## Texto del ejercicio
Héctor M. Guyot 25 de abril de 2019
El 17
de junio de 2015, un joven blanco de 21 años entró a una iglesia frecuentada
por negros en Charleston, Carolina del Sur. Se ubicó en los asientos de atrás.
Poco después se puso de pie, sacó un arma calibre 45 y, en medio de la
celebración, empezó a disparar. Mató a nueve personas. "Alguien tenía que
hacer algo porque los negros matan a los blancos todos los días", dijo
Dylann Roof a los agentes que lo detuvieron. "Los negros son estúpidos y
violentos. Al mismo tiempo, son capaces de ser muy habilidosos", había
escrito en un manifiesto que subió a la Web.

## Listado de datos
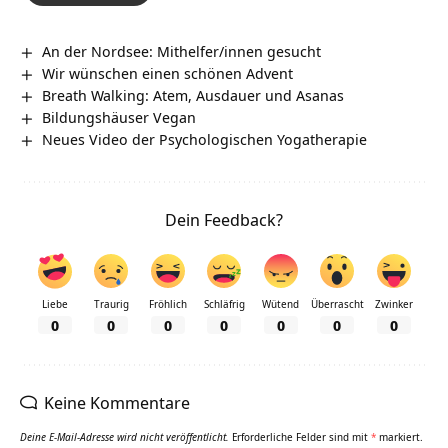
An der Nordsee: Mithelfer/innen gesucht
Wir wünschen einen schönen Advent
Breath Walking: Atem, Ausdauer und Asanas
Bildungshäuser Vegan
Neues Video der Psychologischen Yogatherapie
Dein Feedback?
Liebe
Traurig
Fröhlich
Schläfrig
Wütend
Überrascht
Zwinker
0
0
0
0
0
0
0
Keine Kommentare
Deine E-Mail-Adresse wird nicht veröffentlicht.
Erforderliche Felder sind mit
*
markiert.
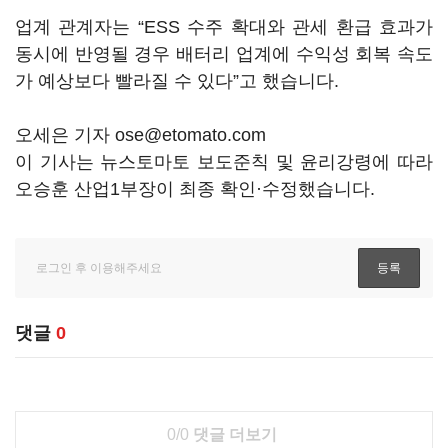
업계 관계자는 “ESS 수주 확대와 관세 환급 효과가
동시에 반영될 경우 배터리 업계에 수익성 회복 속도
가 예상보다 빨라질 수 있다”고 했습니다.
오세은 기자 ose@etomato.com
이 기사는 뉴스토마토 보도준칙 및 윤리강령에 따라
오승훈 산업1부장이 최종 확인·수정했습니다.
댓글
0
0/0
댓글 더보기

## Consigna 1
Responde con datos del texto del ejercicio:
(a) ¿Qué edad tenía el joven que entró a la iglesia?
(b) ¿De qué calibre era el arma que sacó?
(c) ¿Dónde subió su manifiesto?
## Consigna 2
Indica si cada afirmación concuerda con el texto del ejercicio. Contesta sí o no y cita las palabras que lo deciden.
(a) El joven se sentó en los asientos de adelante.
(b) Empezó a disparar en medio de la celebración.
(c) La iglesia estaba en Carolina del Norte.
## Consigna 3
Transcribe literalmente el fragmento del texto del ejercicio que comienza en las palabras "Héctor M. Guyot" y termina después de "subió a la Web.".
Las líneas no cuentan para este ejercicio.

## Tu respuesta 1
(a) 21 años.
(b) Calibre 45.
(c) A la Web.

## Tu respuesta 2
(a) No: "Se ubicó en los asientos de atrás."
(b) Sí: "en medio de la celebración, empezó a disparar".
(c) No: "en Charleston, Carolina del Sur".

## Tu respuesta 3
Héctor M. Guyot 25 de abril de 2019
El 17
de junio de 2015, un joven blanco de 21 años entró a una iglesia frecuentada
por negros en Charleston, Carolina del Sur. Se ubicó en los asientos de atrás.
Poco después se puso de pie, sacó un arma calibre 45 y, en medio de la
celebración, empezó a disparar. Mató a nueve personas. "Alguien tenía que
hacer algo porque los negros matan a los blancos todos los días", dijo
Dylann Roof a los agentes que lo detuvieron. "Los negros son estúpidos y
violentos. Al mismo tiempo, son capaces de ser muy habilidosos", había
escrito en un manifiesto que subió a la Web.